---------- Source passage
To limit the effect of ambient humidity on DMS, a gas-permeable membrane can be used to limit the water content of the sample while letting the compounds of interest through. In this post, we describe how humidity can effect the DMS response, and the process of adding a PDMS membrane to the sampling inlet of IonVision. The effectiveness of the membrane was tested with formic acid in different humidity conditions.
Humidity in DMS Measurements
Changes in humidity influence the sensitivity of DMS due to the increased proton affinity of water in high humidity conditions. Ambient humidity is often high indoors and in outdoor settings, and changes between days can be dramatic. This can cause problems for DMS, as the detection limit shifts, and the same concentration gives a different response depending on the humidity. This is especially troublesome in continuous monitoring situations, as the DMS response may shift during a time that no-one is actively following the process.
PMDS Membrane with IonVision
The PDMS membrane setup is shown in the image below. The membrane was squished between two aluminum blocks. Dimensions of the membrane were 5x8x0.25mm. The wet sample was cycled on one side of the membrane using the sample pump of IonVision. The sensor pump was used to cycle air trough the clean side of the membrane and to the IonVision sensor. As such, the only addition needed was the membrane block, otherwise the existing tubes and pumps in IonVision were used.
The system was first tested by using water in a headspace chamber as the sample. The dewpoint of the sample was 2°C, and the dewpoint on the other side of the membrane was -47°C. While using an empty headspace chamber, the corresponding dewpoints were 17°C and -47°C. Thus, the additional water in the headspace chamber did not increase the humidity of the sample going to the sensor from ambient conditions.
Measurement of Formic Acid in High Humidity
Formic acid was selected as the test chemical due to a customer interest. Formic acid has also been previously sampled with DMS. The response is quite characteristic and depends heavily on the sample concentration. A solution with 0.05ml formic acid in 1l of water was prepared for the test.
The typical response for formic acid was able to be seen in a spectra taken immediately after connecting the headspace chamber. The solution was sampled for six minutes. The response intensified between the first and second measurements, but no clear difference was seen between the second and third measurements, started 2 and 4 minutes after the connection, respectively.
--------------------
# Work required:
From the post on the DMS humidity membrane, reproduce word for word the stretch that opens with the words containing "PMDS Membrane with" and closes with "IonVision were used.".
---------- Records shown
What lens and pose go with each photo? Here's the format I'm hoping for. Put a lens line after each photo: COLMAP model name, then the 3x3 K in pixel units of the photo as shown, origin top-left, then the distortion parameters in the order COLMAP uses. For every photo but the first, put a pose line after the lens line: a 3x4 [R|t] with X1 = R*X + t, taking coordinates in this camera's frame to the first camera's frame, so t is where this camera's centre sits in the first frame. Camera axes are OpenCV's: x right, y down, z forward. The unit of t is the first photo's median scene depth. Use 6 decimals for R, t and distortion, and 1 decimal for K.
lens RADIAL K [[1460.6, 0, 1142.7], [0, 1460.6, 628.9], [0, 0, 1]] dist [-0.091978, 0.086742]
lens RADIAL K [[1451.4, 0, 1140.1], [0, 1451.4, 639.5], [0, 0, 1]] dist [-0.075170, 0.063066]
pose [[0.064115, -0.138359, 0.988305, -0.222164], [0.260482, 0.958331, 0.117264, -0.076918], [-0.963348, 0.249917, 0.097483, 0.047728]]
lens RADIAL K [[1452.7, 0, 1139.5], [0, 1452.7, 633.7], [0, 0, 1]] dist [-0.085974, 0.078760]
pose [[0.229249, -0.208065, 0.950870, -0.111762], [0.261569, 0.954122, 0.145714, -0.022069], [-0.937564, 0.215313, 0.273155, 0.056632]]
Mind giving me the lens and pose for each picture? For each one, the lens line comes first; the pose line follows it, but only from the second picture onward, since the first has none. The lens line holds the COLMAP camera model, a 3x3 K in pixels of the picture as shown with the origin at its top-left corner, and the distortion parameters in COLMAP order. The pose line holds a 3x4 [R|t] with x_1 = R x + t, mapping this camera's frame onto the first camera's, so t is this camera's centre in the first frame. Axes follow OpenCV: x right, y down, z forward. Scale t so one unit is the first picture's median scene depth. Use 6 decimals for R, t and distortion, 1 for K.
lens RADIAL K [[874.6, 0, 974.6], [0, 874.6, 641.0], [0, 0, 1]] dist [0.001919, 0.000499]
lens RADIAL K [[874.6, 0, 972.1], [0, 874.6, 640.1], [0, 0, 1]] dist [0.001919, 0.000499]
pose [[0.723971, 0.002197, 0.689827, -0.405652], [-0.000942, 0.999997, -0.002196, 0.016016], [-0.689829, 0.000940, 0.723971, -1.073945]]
--------------------
# Expected answer:
PMDS Membrane with IonVision
The PDMS membrane setup is shown in the image below. The membrane was squished between two aluminum blocks. Dimensions of the membrane were 5x8x0.25mm. The wet sample was cycled on one side of the membrane using the sample pump of IonVision. The sensor pump was used to cycle air trough the clean side of the membrane and to the IonVision sensor. As such, the only addition needed was the membrane block, otherwise the existing tubes and pumps in IonVision were used.